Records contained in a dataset
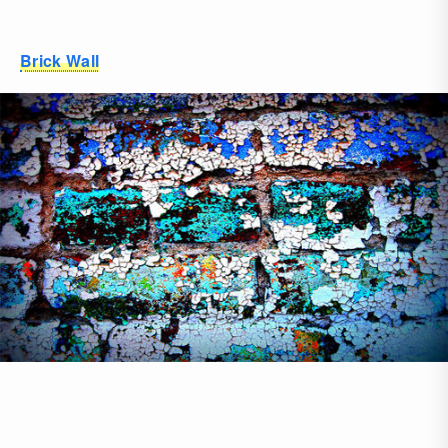
Brick Wall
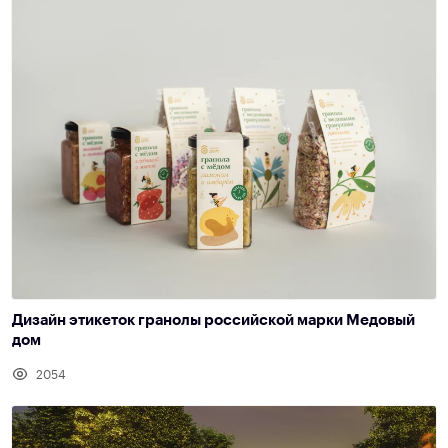
Дизайн этикеток гранолы российской марки Медовый
дом
2054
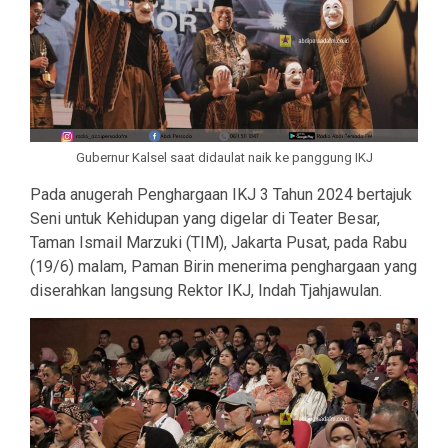
Gubernur Kalsel saat didaulat naik ke panggung IKJ
Pada anugerah Penghargaan IKJ 3 Tahun 2024 bertajuk
Seni untuk Kehidupan yang digelar di Teater Besar,
Taman Ismail Marzuki (TIM), Jakarta Pusat, pada Rabu
(19/6) malam, Paman Birin menerima penghargaan yang
diserahkan langsung Rektor IKJ, Indah Tjahjawulan.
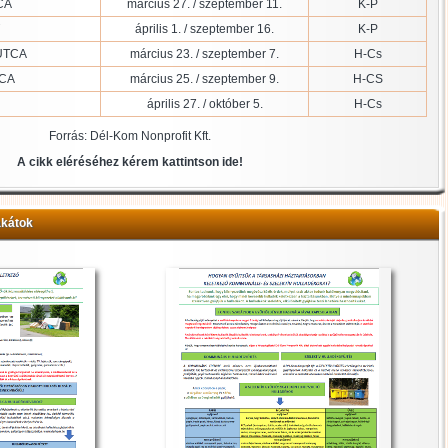
CA
március 27. / szeptember 11.
K-P
április 1. / szeptember 16.
K-P
UTCA
március 23. / szeptember 7.
H-Cs
TCA
március 25. / szeptember 9.
H-CS
április 27. / október 5.
H-Cs
Forrás: Dél-Kom Nonprofit Kft.
A cikk eléréséhez kérem kattintson ide!
akátok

• Task description: Find the line with "Taman Ismail Marzuki". Reproduce it and every line after it through the last line above exactly, leaving out the pictures.

• Answer to this exercise:
Taman Ismail Marzuki (TIM), Jakarta Pusat, pada Rabu
(19/6) malam, Paman Birin menerima penghargaan yang
diserahkan langsung Rektor IKJ, Indah Tjahjawulan.
CA
március 27. / szeptember 11.
K-P
április 1. / szeptember 16.
K-P
UTCA
március 23. / szeptember 7.
H-Cs
TCA
március 25. / szeptember 9.
H-CS
április 27. / október 5.
H-Cs
Forrás: Dél-Kom Nonprofit Kft.
A cikk eléréséhez kérem kattintson ide!
akátok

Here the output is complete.